Correcting quotation marks...
Enlightening text...
Done!
Writing imp-pacified.tex...
Converting to LaTeX...
Replacing \'s
Replacing {'s
Replacing }'s
Replacing >'s
Replacing <'s
Replacing ~'s
Replacing ^'s
Replacing &'s
Replacing #'s
Replacing _'s
Replacing $'s
Replacing %'s
Formatting...
Traceback (most recent call last):
File "/home/kck/bin/pacify.py", line 88, in <module>
main()
File "/home/kck/bin/pacify.py", line 79, in main
pacify = Pacify(args)
File "/home/kck/bin/pmodules.py", line 65, in __init__
outfile.write(self.GetAsLaTeX().encode('utf-8'))
File "/home/kck/bin/pmodules.py", line 225, in GetAsLaTeX
if curFormat != self.inbuffer.format[idx]:
File "/home/kck/bin/pmodules.py", line 989, in __ne__
if self.isBold != other.isBold:
AttributeError: pString instance has no attribute 'isBold'
No clue what happened there. It did create a file, but the file was blank. There was no imp-pacified.log.
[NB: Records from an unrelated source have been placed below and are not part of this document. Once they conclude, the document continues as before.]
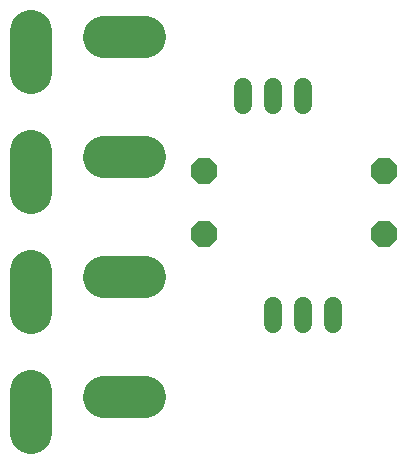
<source format=gbr>
G04 EAGLE Gerber RS-274X export*
G75*
%MOMM*%
%FSLAX34Y34*%
%LPD*%
%INTop Copper*%
%IPPOS*%
%AMOC8*
5,1,8,0,0,1.08239X$1,22.5*%
G01*
%ADD10C,3.530600*%
%ADD11C,1.524000*%
%ADD12P,2.364373X8X22.500000*%


D10*
X313020Y222951D02*
X313020Y258257D01*
X374867Y253620D02*
X410173Y253620D01*
X313020Y324551D02*
X313020Y359857D01*
X374867Y355220D02*
X410173Y355220D01*
X313020Y426151D02*
X313020Y461457D01*
X374867Y456820D02*
X410173Y456820D01*
X313020Y527751D02*
X313020Y563057D01*
X374867Y558420D02*
X410173Y558420D01*
D11*
X568960Y330200D02*
X568960Y314960D01*
X543560Y314960D02*
X543560Y330200D01*
X518160Y330200D02*
X518160Y314960D01*
X492760Y500380D02*
X492760Y515620D01*
X518160Y515620D02*
X518160Y500380D01*
X543560Y500380D02*
X543560Y515620D01*
D12*
X459740Y391160D03*
X612140Y391160D03*
X459740Y444500D03*
X612140Y444500D03*
M02*

</source>
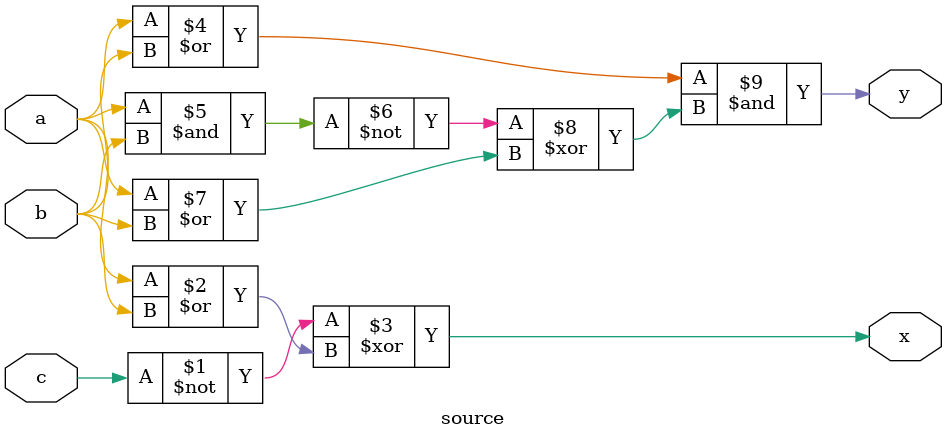
<source format=sv>
module source(
    output x,y,
    input a,b,c
    );
 assign x = (~(c))^(a|b);
 assign y = (a|b)&(~(a&b)^(a|b));


endmodule

</source>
Tried an HTML > LaTeX conversion. That worked. It would have been nice to get a HTML table > LaTeX tabular conversion, but perhaps that goes against what you're trying to do. If so, then at least a space, and maybe a line break between rows, seems in order.
Code:
pacify.py -i imp-c_split_11.html -o latex
pacify v0.4.0 (2009-09-13) - Copyright 2009 Pax Librorum (www.PaxLibrorum.com)
Profile: en
Input file: imp-c_split_11.html
Output file: imp-c_split_11-pacified.tex
Log file: imp-c_split_11-pacified.log
Reading imp-c_split_11.html...
Starting on Mon, 21 Sep 2009 11:44:05
Cleaning formatting...
Starting on Mon, 21 Sep 2009 11:44:05
Finished on Mon, 21 Sep 2009 11:44:05
Analyzing text...
Starting on Mon, 21 Sep 2009 11:44:05
Simplifying linebreaks...
Analyzing whitespace patterns...
100.0% processed (0.0 MB of 0.0 MB)
Finished on Mon, 21 Sep 2009 11:44:05
Filesize:
23759
Whitespace analysis:
[(4198, 0.0), (46, 16.0), (4, 8.0)]
1766.90938171
19.3610842207
1.68357254093
... assumed to be a file with paragraph breaks.
Correcting quotation marks...
Enlightening text...
Done!
Writing imp-c_split_11-pacified.tex...
Converting to LaTeX...
Replacing \'s
Replacing {'s
Replacing }'s
Replacing >'s
Replacing <'s
Replacing ~'s
Replacing ^'s
Replacing &'s
Replacing #'s
Replacing _'s
Replacing $'s
Replacing %'s
Formatting...
Done!
Will do some more playing around when I have the leisure.